Denn die Gewinne der großen Labels steigen seit einigen Jahren wieder – vor allem dank zunehmender Einnahmen durch Streaming. Zunächst hatte die Digitalisierung für massiv sinkende Einnahmen wegen des schrumpfenden Tonträger-Marktes gesorgt. Erst seit 2018 geht es in großen Schritten aufwärts. Doch den gern zitierten Mikrobeträgen, die vor allem unbekanntere Acts durch Streaming bekommen, stehen die 9 Milliarden Euro gegenüber, die alleine Marktführer Spotify im Jahr einnimmt. Spotify wiederum hat keinen Einfluss darauf, wie die Gewinne verteilt werden, das Geld geht an die Labels. Und wie die verteilen, so der Vorwurf kurzgefasst, sei wenig transparent.
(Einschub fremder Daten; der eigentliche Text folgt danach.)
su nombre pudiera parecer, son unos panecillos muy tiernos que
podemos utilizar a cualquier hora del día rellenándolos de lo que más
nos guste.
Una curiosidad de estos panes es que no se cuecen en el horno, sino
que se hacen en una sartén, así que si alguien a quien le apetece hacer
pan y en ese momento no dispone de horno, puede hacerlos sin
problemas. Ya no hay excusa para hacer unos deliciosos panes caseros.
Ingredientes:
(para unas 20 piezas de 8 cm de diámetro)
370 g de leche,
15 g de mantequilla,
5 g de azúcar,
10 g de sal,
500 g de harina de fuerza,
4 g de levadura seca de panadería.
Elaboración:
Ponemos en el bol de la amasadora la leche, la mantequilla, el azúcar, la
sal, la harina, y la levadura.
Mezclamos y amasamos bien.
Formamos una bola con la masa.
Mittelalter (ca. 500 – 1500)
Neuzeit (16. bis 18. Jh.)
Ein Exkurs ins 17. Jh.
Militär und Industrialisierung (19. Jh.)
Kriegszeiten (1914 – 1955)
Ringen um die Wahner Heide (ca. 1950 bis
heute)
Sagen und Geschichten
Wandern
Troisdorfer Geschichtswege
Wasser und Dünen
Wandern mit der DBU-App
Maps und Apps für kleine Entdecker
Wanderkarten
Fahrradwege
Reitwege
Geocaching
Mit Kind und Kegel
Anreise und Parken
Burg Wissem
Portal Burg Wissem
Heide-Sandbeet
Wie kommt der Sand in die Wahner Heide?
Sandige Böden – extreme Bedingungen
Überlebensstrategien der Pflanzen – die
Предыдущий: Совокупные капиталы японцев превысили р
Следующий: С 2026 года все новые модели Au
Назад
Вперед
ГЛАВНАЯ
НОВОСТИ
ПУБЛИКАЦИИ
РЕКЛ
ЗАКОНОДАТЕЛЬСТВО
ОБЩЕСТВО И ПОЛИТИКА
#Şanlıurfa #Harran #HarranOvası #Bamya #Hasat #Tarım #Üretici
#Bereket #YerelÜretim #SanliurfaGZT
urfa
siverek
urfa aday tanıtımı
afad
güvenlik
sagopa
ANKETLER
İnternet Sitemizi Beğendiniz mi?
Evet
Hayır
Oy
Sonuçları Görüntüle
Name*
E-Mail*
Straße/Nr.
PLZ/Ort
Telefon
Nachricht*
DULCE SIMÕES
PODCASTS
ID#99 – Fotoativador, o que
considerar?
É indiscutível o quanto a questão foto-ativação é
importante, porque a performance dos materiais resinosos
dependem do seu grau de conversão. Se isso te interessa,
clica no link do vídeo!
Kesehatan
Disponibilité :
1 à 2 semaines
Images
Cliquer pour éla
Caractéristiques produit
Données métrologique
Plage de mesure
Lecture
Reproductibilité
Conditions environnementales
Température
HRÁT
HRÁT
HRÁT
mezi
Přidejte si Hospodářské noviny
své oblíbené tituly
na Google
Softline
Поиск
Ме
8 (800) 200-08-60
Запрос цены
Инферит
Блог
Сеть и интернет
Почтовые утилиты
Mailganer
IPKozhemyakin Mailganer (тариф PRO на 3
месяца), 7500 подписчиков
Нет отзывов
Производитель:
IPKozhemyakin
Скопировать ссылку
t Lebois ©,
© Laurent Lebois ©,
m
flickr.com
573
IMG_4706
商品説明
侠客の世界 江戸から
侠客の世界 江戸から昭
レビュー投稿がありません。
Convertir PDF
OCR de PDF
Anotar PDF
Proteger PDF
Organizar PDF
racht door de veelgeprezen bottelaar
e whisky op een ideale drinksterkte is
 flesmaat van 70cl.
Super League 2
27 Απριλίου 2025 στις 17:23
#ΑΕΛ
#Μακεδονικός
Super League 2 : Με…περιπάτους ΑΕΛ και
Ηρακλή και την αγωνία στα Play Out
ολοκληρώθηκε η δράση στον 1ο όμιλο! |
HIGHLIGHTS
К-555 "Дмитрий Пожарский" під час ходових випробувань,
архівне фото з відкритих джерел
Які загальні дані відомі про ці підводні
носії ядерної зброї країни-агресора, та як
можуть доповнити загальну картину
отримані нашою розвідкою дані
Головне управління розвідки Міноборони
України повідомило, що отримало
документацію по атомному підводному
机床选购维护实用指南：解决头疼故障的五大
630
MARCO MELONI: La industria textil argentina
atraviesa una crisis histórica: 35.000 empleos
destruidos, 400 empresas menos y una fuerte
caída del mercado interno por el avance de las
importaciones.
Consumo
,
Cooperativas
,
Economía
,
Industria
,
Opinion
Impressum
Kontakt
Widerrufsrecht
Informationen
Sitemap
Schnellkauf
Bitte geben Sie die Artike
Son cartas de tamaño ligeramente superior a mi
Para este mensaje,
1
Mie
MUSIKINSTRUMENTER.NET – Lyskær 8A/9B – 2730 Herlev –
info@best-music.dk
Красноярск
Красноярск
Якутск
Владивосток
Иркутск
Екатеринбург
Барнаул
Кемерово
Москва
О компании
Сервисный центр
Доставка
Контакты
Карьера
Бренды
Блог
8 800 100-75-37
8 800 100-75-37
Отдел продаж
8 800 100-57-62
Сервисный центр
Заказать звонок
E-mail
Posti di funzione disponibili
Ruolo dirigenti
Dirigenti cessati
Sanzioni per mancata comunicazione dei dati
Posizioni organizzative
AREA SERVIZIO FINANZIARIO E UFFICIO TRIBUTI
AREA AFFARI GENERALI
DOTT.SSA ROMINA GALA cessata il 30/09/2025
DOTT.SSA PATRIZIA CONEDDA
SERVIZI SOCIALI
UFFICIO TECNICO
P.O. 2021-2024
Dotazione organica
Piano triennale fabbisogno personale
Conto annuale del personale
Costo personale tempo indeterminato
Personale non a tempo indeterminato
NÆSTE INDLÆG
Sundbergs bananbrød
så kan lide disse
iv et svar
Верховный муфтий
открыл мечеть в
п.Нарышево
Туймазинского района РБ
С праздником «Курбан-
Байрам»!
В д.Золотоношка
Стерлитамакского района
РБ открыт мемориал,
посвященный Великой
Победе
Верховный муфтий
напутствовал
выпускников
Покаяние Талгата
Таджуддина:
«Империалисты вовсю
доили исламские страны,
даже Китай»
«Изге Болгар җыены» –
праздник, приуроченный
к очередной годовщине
Florian Drücke, ein allgemein freundlicher und geduldiger Mensch, rollt höchstens innerlich mit den Augen, wenn er mit diesem Vorwurf konfrontiert wird. Und hält seine neue Studie hoch. „Versachlichung, Transparenz und Entanekdotisierung“ wünsche er sich in der aufgeheizten Debatte. „Aber klar, dass mit den steigenden Einnahmen die Begehrlichkeiten wachsen, und wir darüber diskutieren müssen.“

Streaming sorgt für Wachstum

Die Musikindustrie will beweisen, dass die Streaming-Millionen nicht einfach auf ihren Konten landen, sondern dass Künstler und Künstlerinnen heute deutlich mehr von den Einnahmen profitieren als noch vor zehn Jahren – und sogar überproportional viel: um 17 Prozent sind die Gesamteinnahmen der Label seit 2010 gestiegen, die Zahlungen an Künstlerinnen hätten sich im gleichen Zeitraum aber mehr als verdoppelt, die Vorschüsse sogar verdreifacht.

„Das Streaming-Geschäft“, sagt Drücke, „sorgt maßgeblich für das Wachstum der Branche. Und davon profitieren nicht nur die Labels, sondern eben auch die Künstlerinnen.“

Was die Zahlen und Prozente allerdings nicht verraten ist, wer nun eigentlich wie sehr von den Streaming-Millionen profitiert: Bekommt Taylor Swift 90 Prozent und 14743 kleinere Acts den Rest? Werden also die Großen immer reicher und die Kleinen kriegen die Cents in den Hut? Wie kann eine Verteilungsgerechtigkeit zwischen einem 70-minütigem Album gegen einen 2-minütigen Track aussehen, der 14 Milliarden Mal angeklickt wurde?

Das nämlich bleiben Fragen der Kritiker. Und sie beantwortet auch die erste umfassende Untersuchung zu Investitionen und Zahlungen der Musikindustrie nicht.